[The problem]: Copy out the text lines of each of these records word for word, leaving out the pictures.

[[ Dataset records open ]]

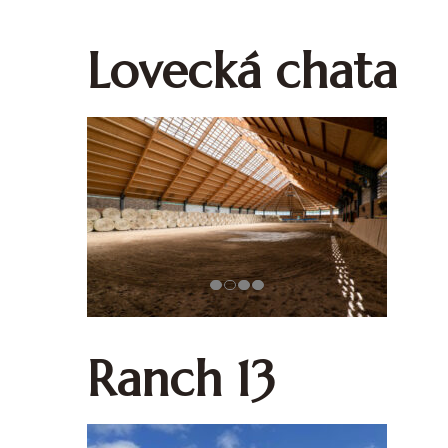
Lovecká chata
Ranch 13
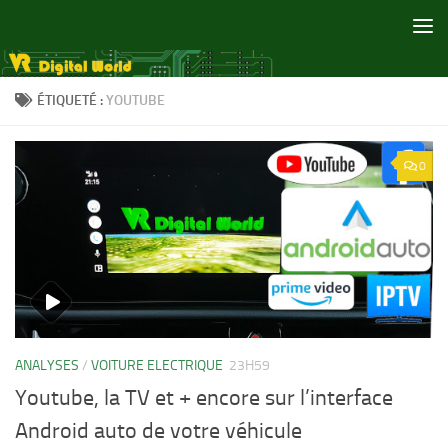
Skip to content
ÉTIQUETÉ :
YOUTUBE
0
ANALYSES
/
VOITURE ELECTRIQUE
23H59
Youtube, la TV et + encore sur l’interface
Android auto de votre véhicule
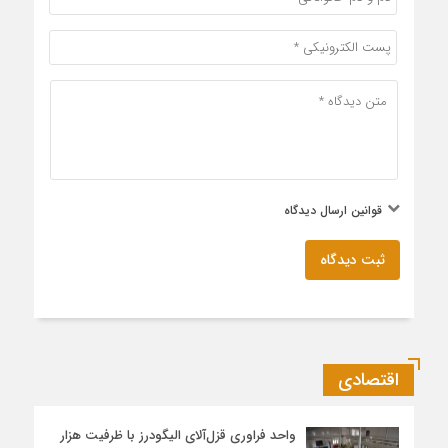
قوانین ارسال دیدگاه
ثبت دیدگاه
اقتصادی
واحد فراوری قزل‌آلای الیگودرز با ظرفیت هزار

[[ Dataset records closed ]]

[Solution to the exercise]:
Lovecká chata
Ranch 13
Skip to content
ÉTIQUETÉ :
YOUTUBE
0
ANALYSES
/
VOITURE ELECTRIQUE
23H59
Youtube, la TV et + encore sur l’interface
Android auto de votre véhicule
قوانین ارسال دیدگاه
ثبت دیدگاه
اقتصادی
واحد فراوری قزل‌آلای الیگودرز با ظرفیت هزار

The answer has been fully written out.